None of these arguments implies that the hazard function should have varied as RI waiting time increased. Recall that, at every second, the prospective value of the alternatives faced by the pigeons was exactly the same; yet the probability of switching to the crf-FI decreased as a function of RI waiting time.

There is some similarity between this experiment and Gibbon and colleagues' time-left procedure (see, e.g., Gibbon & Church, 1981). However, in the time-left procedure, when variable delay mixtures (a truncated geometric distribution) were used, the fixed delay option was always the elapsing comparison and began to elapse at the beginning of the trial and not when subjects chose it (Brunner, Gibbon, & Fairhurst, 1994; Gibbon et al., 1988). Given the contingencies of the present experiment where, as long as the pigeon did not switch, the two options were always identical (i.e., the expected delay to reinforcement for each of them was always the same, regardless of how long the pigeon had been pecking on the RI key), whatever preference a model predicts at the beginning of the trial should apply as well further on into the RI waiting time. That is, according to Gibbon et al.'s SET, as well as other choice models (e.g., Grace, 1994; Killeen, 1982), the switching rate in this experiment should have remained constant.

In other words, investment of time in the RI schedule made future RI choices more likely.

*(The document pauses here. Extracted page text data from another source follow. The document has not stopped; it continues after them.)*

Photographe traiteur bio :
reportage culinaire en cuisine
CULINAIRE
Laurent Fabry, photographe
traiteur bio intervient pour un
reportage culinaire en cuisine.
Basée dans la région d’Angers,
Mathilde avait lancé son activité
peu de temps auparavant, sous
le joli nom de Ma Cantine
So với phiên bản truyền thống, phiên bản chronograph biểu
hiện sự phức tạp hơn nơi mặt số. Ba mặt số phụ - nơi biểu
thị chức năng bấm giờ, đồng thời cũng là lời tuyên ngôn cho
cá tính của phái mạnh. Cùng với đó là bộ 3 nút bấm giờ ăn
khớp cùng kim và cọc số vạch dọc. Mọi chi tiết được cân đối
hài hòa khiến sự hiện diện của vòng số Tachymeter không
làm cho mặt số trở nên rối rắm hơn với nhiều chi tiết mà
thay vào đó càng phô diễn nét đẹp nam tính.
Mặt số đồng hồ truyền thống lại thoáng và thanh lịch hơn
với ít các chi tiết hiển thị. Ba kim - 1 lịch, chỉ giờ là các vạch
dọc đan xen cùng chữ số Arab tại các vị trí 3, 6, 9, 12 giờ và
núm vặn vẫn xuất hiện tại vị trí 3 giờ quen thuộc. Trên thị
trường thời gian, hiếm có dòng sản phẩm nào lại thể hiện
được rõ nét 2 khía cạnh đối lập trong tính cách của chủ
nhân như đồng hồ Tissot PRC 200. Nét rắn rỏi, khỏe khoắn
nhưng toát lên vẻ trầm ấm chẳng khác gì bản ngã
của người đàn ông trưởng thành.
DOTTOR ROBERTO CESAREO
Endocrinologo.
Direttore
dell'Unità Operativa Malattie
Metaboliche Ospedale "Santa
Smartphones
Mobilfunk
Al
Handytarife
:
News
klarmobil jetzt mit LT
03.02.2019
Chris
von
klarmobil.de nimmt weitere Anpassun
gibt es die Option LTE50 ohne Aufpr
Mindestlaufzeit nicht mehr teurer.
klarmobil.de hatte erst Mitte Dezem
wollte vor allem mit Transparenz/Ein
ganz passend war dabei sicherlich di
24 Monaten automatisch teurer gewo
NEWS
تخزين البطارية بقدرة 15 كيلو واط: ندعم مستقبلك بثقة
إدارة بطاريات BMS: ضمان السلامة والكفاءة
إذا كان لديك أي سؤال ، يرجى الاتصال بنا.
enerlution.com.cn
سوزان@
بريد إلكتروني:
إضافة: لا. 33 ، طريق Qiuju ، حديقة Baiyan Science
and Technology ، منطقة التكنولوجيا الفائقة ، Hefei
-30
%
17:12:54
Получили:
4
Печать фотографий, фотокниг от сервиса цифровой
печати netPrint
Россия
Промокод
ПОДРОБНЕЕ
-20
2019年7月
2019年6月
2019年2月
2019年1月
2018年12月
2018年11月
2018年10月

This positive exercise effect corresponds to the so-called sunk-cost “fallacy” cited in the human decision-making literature, whereby the likelihood of continuing a course of action increases as a function of previous investment in that alternative (e.g., Arkes & Blumer, 1985). The reason why this behavior is often considered fallacious, as stated in the introduction, is that current choices should be based on future benefits and costs (prospects) without regard to past choices (except to the extent that past choices may determine future values). That is, an exercise effect can disrupt utility maximization. However, as will be argued in more detail in the General Discussion, committing the sunk-cost fallacy may be useful in the context of self-control problems.

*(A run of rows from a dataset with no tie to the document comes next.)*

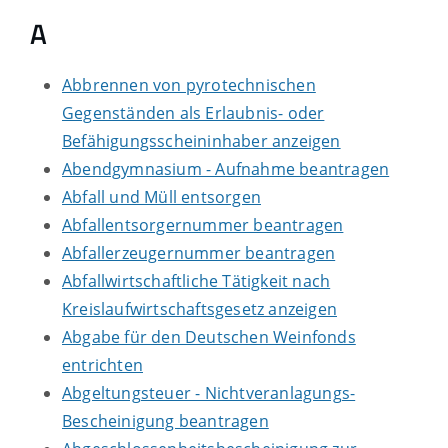
A
Abbrennen von pyrotechnischen
Gegenständen als Erlaubnis- oder
Befähigungsscheininhaber anzeigen
Abendgymnasium - Aufnahme beantragen
Abfall und Müll entsorgen
Abfallentsorgernummer beantragen
Abfallerzeugernummer beantragen
Abfallwirtschaftliche Tätigkeit nach
Kreislaufwirtschaftsgesetz anzeigen
Abgabe für den Deutschen Weinfonds
entrichten
Abgeltungsteuer - Nichtveranlagungs-
Bescheinigung beantragen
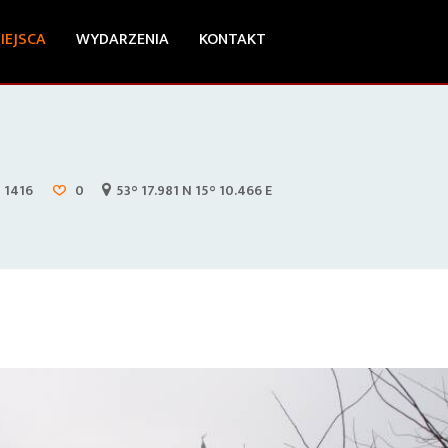
IEJSCA
WYDARZENIA
KONTAKT
1416
0
53° 17.981 N 15° 10.466 E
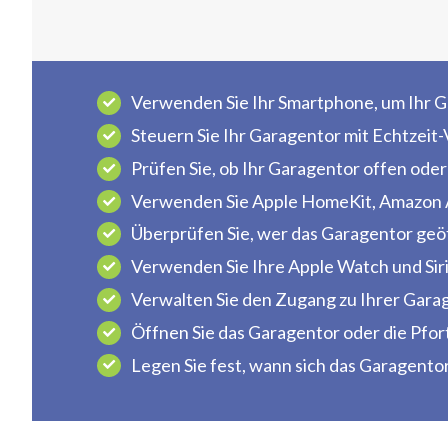
Verwenden Sie Ihr Smartphone, um Ihr G
Steuern Sie Ihr Garagentor mit Echtzeit-
Prüfen Sie, ob Ihr Garagentor offen oder
Verwenden Sie Apple HomeKit, Amazon A
Überprüfen Sie, wer das Garagentor geöf
Verwenden Sie Ihre Apple Watch und Siri
Verwalten Sie den Zugang zu Ihrer Garag
Öffnen Sie das Garagentor oder die Pfo
Legen Sie fest, wann sich das Garagentor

Of course, the fact that there was an exercise effect in this experiment does not mean that choice is only an effect of exercise or that the law of effect or any particular theory of choice is invalid. Compared to the effect of postchoice contingencies (the law of effect), the effect of prior choices on current choice (the law of exercise) would be expected to be weak. The purpose of Experiment 2 was to test this expectation. In Experiment 2, differential instrumental contingencies were imposed as waiting progressed. It was expected that when those postchoice contingencies opposed the effect of prior choices, the former would strongly dominate. At the same time, demonstration of typical postchoice contingency effects with the present procedure would show that the procedure itself does not somehow impose an exercise effect—in other words, that the exercise effect was not an artifact of the procedure of Experiment 1.

Experiment 2

In Experiment 1, the more time pigeons spent waiting for the RI reinforcement, the more likely they were to keep on waiting. This may have been at least partly due to the fact that, despite the uncertainty of the reward, reinforcement eventually always arrived. In Experiment 2, we introduced the possibility that the probabilistic reinforcement schedule would never deliver reinforcement. That is, if the pigeon waited on the RI for a specified time without switching to the crf-FI key, the probability of reinforcement dropped to zero. The specific point in time at which extinction was introduced for each pigeon was based on its behavior in Experiment 1.